> WHAT IS REQUIRED
Using the lines below, work out the count of those that hold "property". Give the number only.

####################

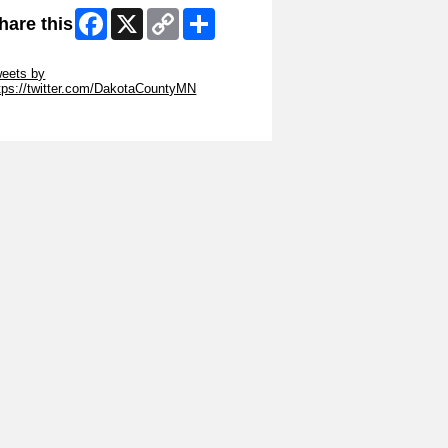
Facebook
X
Copy
Share
hare this
Link
ip Twitter Widget
eets by
tps://twitter.com/DakotaCountyMN
ip Facebook Widget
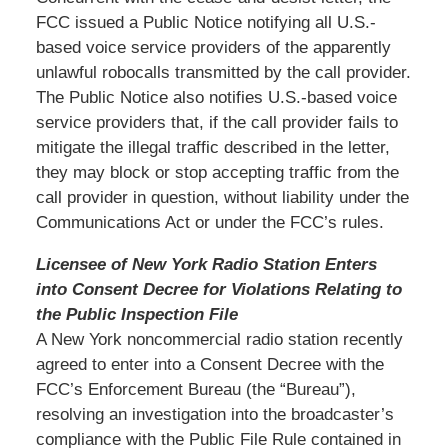
FCC issued a Public Notice notifying all U.S.-
based voice service providers of the apparently
unlawful robocalls transmitted by the call provider.
The Public Notice also notifies U.S.-based voice
service providers that, if the call provider fails to
mitigate the illegal traffic described in the letter,
they may block or stop accepting traffic from the
call provider in question, without liability under the
Communications Act or under the FCC’s rules.
Licensee of New York Radio Station Enters
into Consent Decree for Violations Relating to
the Public Inspection File
A New York noncommercial radio station recently
agreed to enter into a Consent Decree with the
FCC’s Enforcement Bureau (the “Bureau”),
resolving an investigation into the broadcaster’s
compliance with the Public File Rule contained in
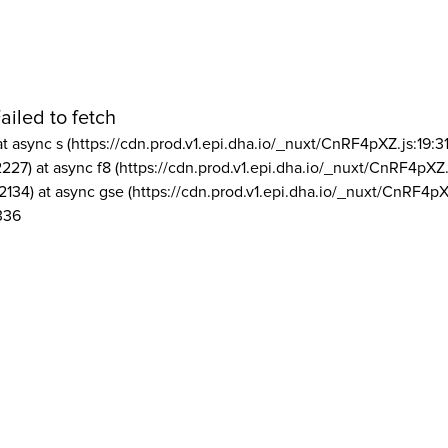
ailed to fetch
at async s (https://cdn.prod.v1.epi.dha.io/_nuxt/CnRF4pXZ.js:19:3
2227) at async f8 (https://cdn.prod.v1.epi.dha.io/_nuxt/CnRF4pXZ.
2134) at async gse (https://cdn.prod.v1.epi.dha.io/_nuxt/CnRF4pX
336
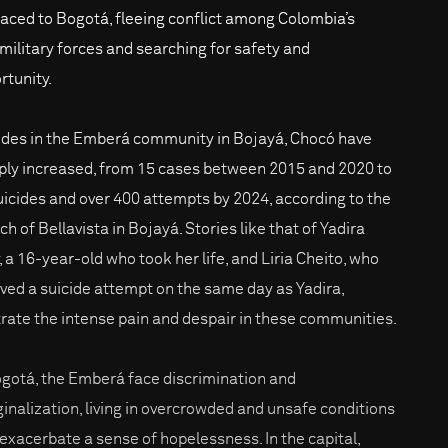
laced to Bogotá, fleeing conflict among Colombia’s
military forces and searching for safety and
rtunity.
ides in the Emberá community in Bojayá, Chocó have
ply increased, from 15 cases between 2015 and 2020 to
uicides and over 400 attempts by 2024, according to the
h of Bellavista in Bojayá. Stories like that of Yadira
, a 16-year-old who took her life, and Liria Cheito, who
ived a suicide attempt on the same day as Yadira,
strate the intense pain and despair in these communities.
ogotá, the Emberá face discrimination and
inalization, living in overcrowded and unsafe conditions
 exacerbate a sense of hopelessness. In the capital,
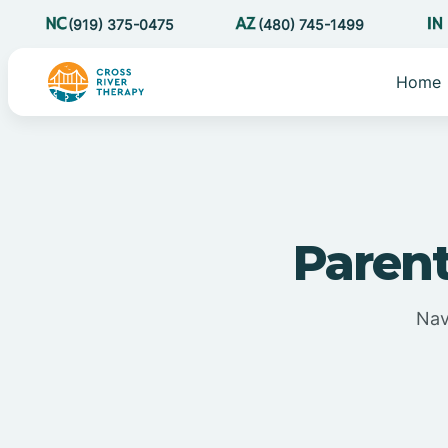
(919) 375-0475
(480) 745-1499
Home
Parent
Nav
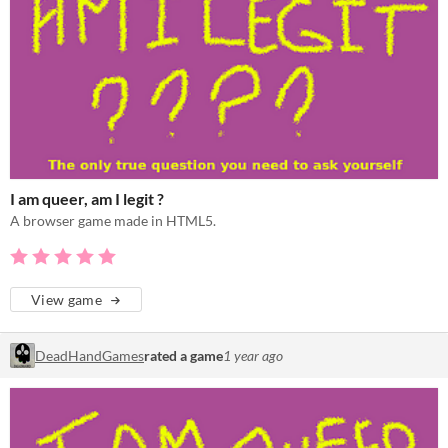
I am queer, am I legit ?
A browser game made in HTML5.
View game
DeadHandGames
rated a game
1 year ago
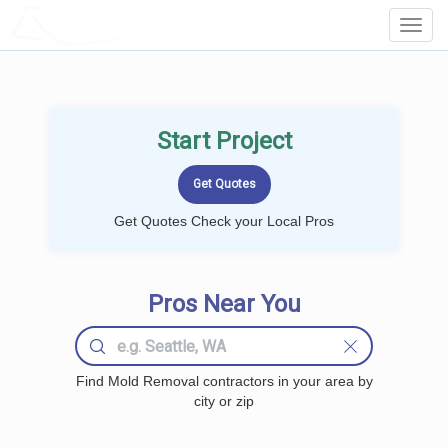
LOCALPROBOOK
Toggl
Navig
Start Project
Get Quotes Check your Local Pros
Pros Near You
Find Mold Removal contractors in your area by
city or zip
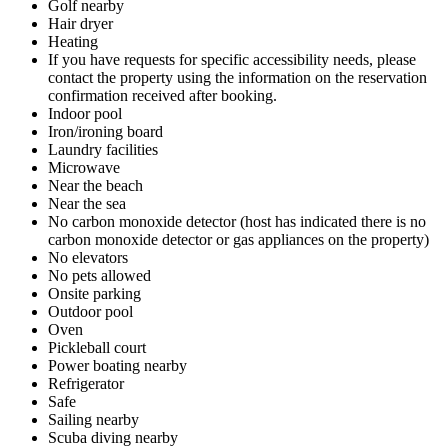
Golf nearby
Hair dryer
Heating
If you have requests for specific accessibility needs, please
contact the property using the information on the reservation
confirmation received after booking.
Indoor pool
Iron/ironing board
Laundry facilities
Microwave
Near the beach
Near the sea
No carbon monoxide detector (host has indicated there is no
carbon monoxide detector or gas appliances on the property)
No elevators
No pets allowed
Onsite parking
Outdoor pool
Oven
Pickleball court
Power boating nearby
Refrigerator
Safe
Sailing nearby
Scuba diving nearby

####################

> THE ANSWER
2